### Text passage
◇ ◇ ◇ ◇ ◇ ◇ ◇
ArcelorMittal South Africa (AMSA) is considering winding down operations at its Newcastle and Vereeniging long steel plants due to the country’s economic slowdown, weak domestic steel demand, and high logistical costs. The company has initiated the required consultation process and will provide further details at a media briefing. The decision could affect around 3,500 employees. AMSA’s recent financial results showed significant operational challenges, with EBITDA dropping 86% to ZAR499 million ($26 million) during the six months ended June 30, 2023, compared to ZAR3.59 billion ($190 million) a year ago.
Bullish: In October 2023, China’s automobile exports reached 526,000 units, showing a sustained growth rate of 47%. From January to October 2023, China’s total automobile exports amounted to 4.24 million units, maintaining a strong growth rate of 58%. The robust export market, coupled with the gradual recovery of domestic automotive sales, contributed to the industry’s overall performance. The growth is attributed to the increasing competitiveness of Chinese products, successful penetration of European and American markets, and the replacement of Russian brands by Chinese cars amid the Russian-Ukrainian crisis. The expansion of China’s new energy vehicle competitiveness significantly contributed to the overall export growth. The China Association of Automobile Manufacturers (CAAM) anticipates total vehicle sales to surpass expectations and reach a record high of 30 million units for the year, with new energy vehicle sales expected to increase by 30% YoY to 9 million units.
Power Market News
LNG cargo swapping has increased due to challenges in the Panama Canal, prompting risk mitigation in a volatile market, says Petronas LNG CEO Ezran Mahadzir. Lack of past investments has led to global capacity shortages amid growing LNG demand, geopolitical risks, and uncertainties over a harsh Northern Hemisphere winter. The market is expected to remain volatile until new projects emerge around 2026-27. Mahadzir anticipates LNG prices will not return to pre-COVID levels of $7-$8/MMBtu. Despite present inventory levels, prolonged harsh weather could induce spot market price volatility. Petronas remains optimistic about LNG growth, with new projects in Sabah and discussions for expansion in Canada, Argentina, and the US Gulf. Southeast Asia is seen as a significant growth opportunity in the LNG market.
◇ ◇ ◇ ◇ ◇ ◇ ◇
### Excerpted records
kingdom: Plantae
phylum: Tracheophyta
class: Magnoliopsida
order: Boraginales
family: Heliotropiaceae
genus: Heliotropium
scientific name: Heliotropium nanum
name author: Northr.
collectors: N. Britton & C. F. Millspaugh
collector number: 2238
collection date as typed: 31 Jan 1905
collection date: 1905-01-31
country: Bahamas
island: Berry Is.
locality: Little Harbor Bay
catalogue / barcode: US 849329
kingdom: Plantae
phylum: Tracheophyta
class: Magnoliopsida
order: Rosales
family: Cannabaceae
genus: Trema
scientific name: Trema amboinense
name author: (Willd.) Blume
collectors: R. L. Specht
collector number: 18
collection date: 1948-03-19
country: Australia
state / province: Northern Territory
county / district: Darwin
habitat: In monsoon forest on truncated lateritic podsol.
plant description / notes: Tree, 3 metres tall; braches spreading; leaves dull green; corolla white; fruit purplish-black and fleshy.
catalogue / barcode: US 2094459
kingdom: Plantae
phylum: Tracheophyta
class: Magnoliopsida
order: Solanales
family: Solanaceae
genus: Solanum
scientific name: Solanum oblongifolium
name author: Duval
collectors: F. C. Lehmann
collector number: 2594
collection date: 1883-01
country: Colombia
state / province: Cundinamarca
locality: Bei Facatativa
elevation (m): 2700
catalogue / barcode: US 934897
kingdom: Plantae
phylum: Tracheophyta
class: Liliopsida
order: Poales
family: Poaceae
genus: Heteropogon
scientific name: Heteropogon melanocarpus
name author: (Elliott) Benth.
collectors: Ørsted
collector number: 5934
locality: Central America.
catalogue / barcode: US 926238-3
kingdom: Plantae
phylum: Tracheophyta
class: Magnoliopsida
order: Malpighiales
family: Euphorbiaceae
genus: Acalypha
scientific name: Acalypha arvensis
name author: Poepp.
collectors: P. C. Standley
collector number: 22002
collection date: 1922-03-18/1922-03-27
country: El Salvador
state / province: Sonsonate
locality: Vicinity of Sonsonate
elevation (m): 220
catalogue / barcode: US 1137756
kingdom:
◇ ◇ ◇ ◇ ◇ ◇ ◇
### To do
A - In the news text, about how many employees could be affected by AMSA's decision on its long steel plants?
B - List every location the news text names where Petronas has new LNG projects or is discussing expansion.
C - Turn the paragraph of the news text that begins "Bullish: In October 2023" into a short bulleted list that keeps its main facts.

### Responses
A - Around 3,500 employees.

B - Sabah, Canada, Argentina, and the US Gulf.

C -
- China's automobile exports reached 526,000 units in October 2023, up 47%.
- Exports from January to October 2023 totaled 4.24 million units, up 58%.
- Strong exports and a gradual recovery in domestic sales supported the industry's performance.
- The growth came from more competitive Chinese products, success in European and American markets, and Chinese cars replacing Russian brands during the Russian-Ukrainian crisis.
- Greater competitiveness in new energy vehicles contributed significantly to export growth.
- CAAM expects total vehicle sales to reach a record 30 million units for the year, with new energy vehicle sales rising 30% YoY to 9 million units.